Et voilà pourquoi les restaurants emploient tant de cuisiniers (excellents) originaires d'Afrique ou d'Extrême-Orient. Voilà pourquoi les entreprises de nettoyage recrute essentiellement du personnel africain ou maghrébin. Voilà pourquoi, comme j'ai pu le constater récemment de visu, des artisans qui perpétuent des traditions séculaires dans les métiers du luxe n'ont que du personnel d'origine indienne ou pakistanaise. J'ignore si ces salariés sont recrutés de manière légale. Supposons que oui. J'ignore également s'ils sont correctement rémunérés, et je préfère imaginer que oui, sans en être tout à fait sûr. Arrêtez-moi si je me trompe : ne sont-ce point là des emplois qui manquent à nos jeunes compatriotes ?

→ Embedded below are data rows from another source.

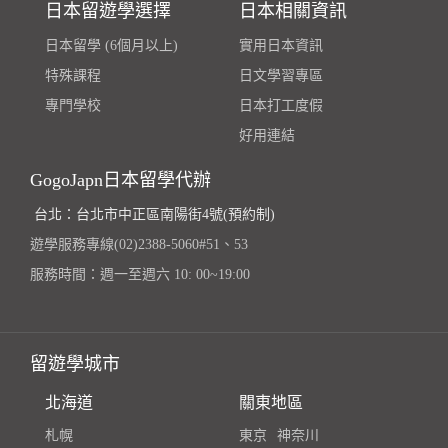
日本留遊學選擇
日本相關資訊
日本留學 (6個月以上)
實用日本資訊
特殊課程
日文學習專區
專門學校
日本打工度假
好用連結
GogoJapn日本留學代辦
台北：台北市中正區南陽街4號(預約制)
遊學服務專線(02)2388-5060#51、53
服務時間：週一至週六 10: 00~19:00
留遊學城市
北海道
關東地區
札幌
東京
神奈川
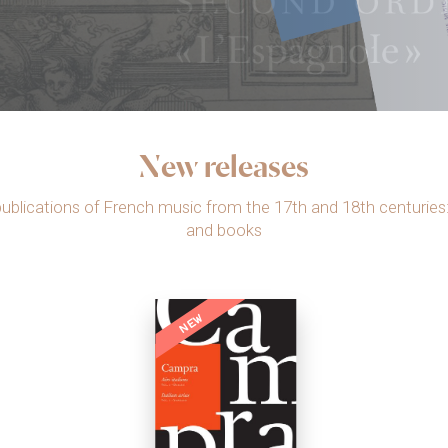
New releases
ublications of French music from the 17th and 18th centuries
and books
NEW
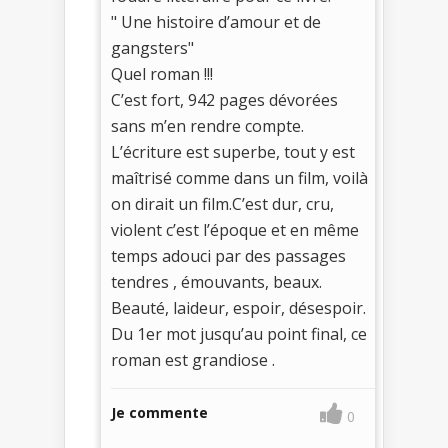
" Une histoire d’amour et de
gangsters"
Quel roman !!!
C’est fort, 942 pages dévorées
sans m’en rendre compte.
L’écriture est superbe, tout y est
maîtrisé comme dans un film, voilà
on dirait un film.C’est dur, cru,
violent c’est l’époque et en même
temps adouci par des passages
tendres , émouvants, beaux.
Beauté, laideur, espoir, désespoir.
Du 1er mot jusqu’au point final, ce
roman est grandiose .
Je commente
0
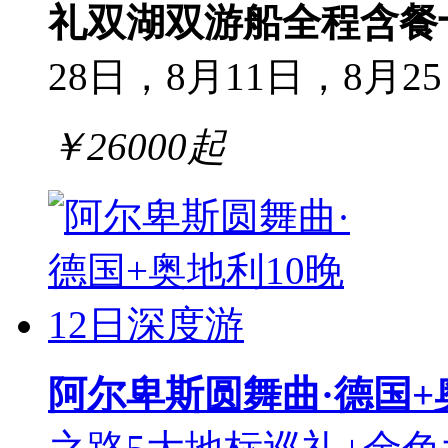
礼
双湖双游船
全程含餐
28日，8月11日，8月2
￥
26000
起
阿尔卑斯圆舞曲·德国+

Encore deux choses. Cet ami me reproche de taper à bras raccourcis sur les socialistes. Ce n'est pas parce qu'ils sont socialistes qu'ils font l'objet de mes critiques. C'est pour leur manque de contre-propositions et leur façon oblique et insinuante de démolir les messagers faute de pouvoir critiquer intelligemment leurs messages. Si j'accordais un aveugle crédit à cette doctrine - qui a des côtés que j'approuve - je ferais des propositions. J'encouragerais le partage et la solidarité par des mesures incitatrices (par exemple, et anecdotiquement, des déductions sur la TIPP pour les automobilistes qui font du covoiturage à titre gracieux) plutôt que par des appels au ressentiment, à l'envie, à la jalousie, à la dénonciation incessante des riches, et à la bureaucratie étatique .
Ensuite, non pour me justifier mais par souci de vérité, je dirais que je fais partie des privilégiés, que je le reconnais, que je n'en ressens aucune culpabilité mais une grande responsabilité vis-à-vis de ceux qui n'ont pas eu la chance d'avoir un métier passionnant, bien considéré, et bien rémunéré. Je dirais aussi que j'ai commencé à gagner convenablement ma vie à 32 ans, après des années d'études que j'ai pu payer en occupant (c'était facile à l'époque) des postes correspondant à ma formation (interne en biologie, puisque j'étais biologiste), après des années de préparation à des concours difficiles qui m'ont valu bien des veilles jusqu'à des heures avancées de la nuit, et après de multiples renoncement à des soirées en boîte, à des soirées entre amis, à des soirées de cinéma. En d'autres termes, il me semble avoir fait ce qu'il fallait pour arriver au succès dans une voie qui n'était pas tracée d'avance, au prix d'un effort auquel l'éducation reçue de mes parents m'avait formé. Je leur rends grâce, et pense souvent à eux, pour tout ce qu'ils m'ont donné, et que je me suis efforcé d'honorer par mon activité professionnelle. C'est d'un bourgeois banal, me direz-vous. Mais les contempteurs de cet idéal crèvent de ressentiment pour n'avoir pas su faire un choix de vie qui leur eût assuré d'obtenir ce qu'ils feignent aujourd'hui de mépriser. Le peuple, qui est sain et plein de bon sens, ne tombe pas dans l'amertume que j'ai vu trop souvent déborder des lèvres d'étudiants en sociologie, ethnologie, anthropologie, psychologie, musicologie, etc, inemployés en raison de leur passion pour le principe du plaisir et de leur mépris pour le principe de réalité. "Ils sont trop verts, disent-ils des raisins succulents qu'ils ne peuvent manger, et bons pour des goujats." Sauf qu'ils en ont faim.
PS : j'ajoute qu'avec des amis, nous avons pu créer une société de recherche sur contrat avec quatorze emplois à la clé, de l'animalier au chercheur en passant par le technicien, la secrétaire, le responsable administratif, etc. Nous avons pris des risques en y mettant de notre argent et de notre temps. Notre plus grande joie est de voir que cette société, devenue la propriété d'une compagnie australienne, est toujours bien vivante.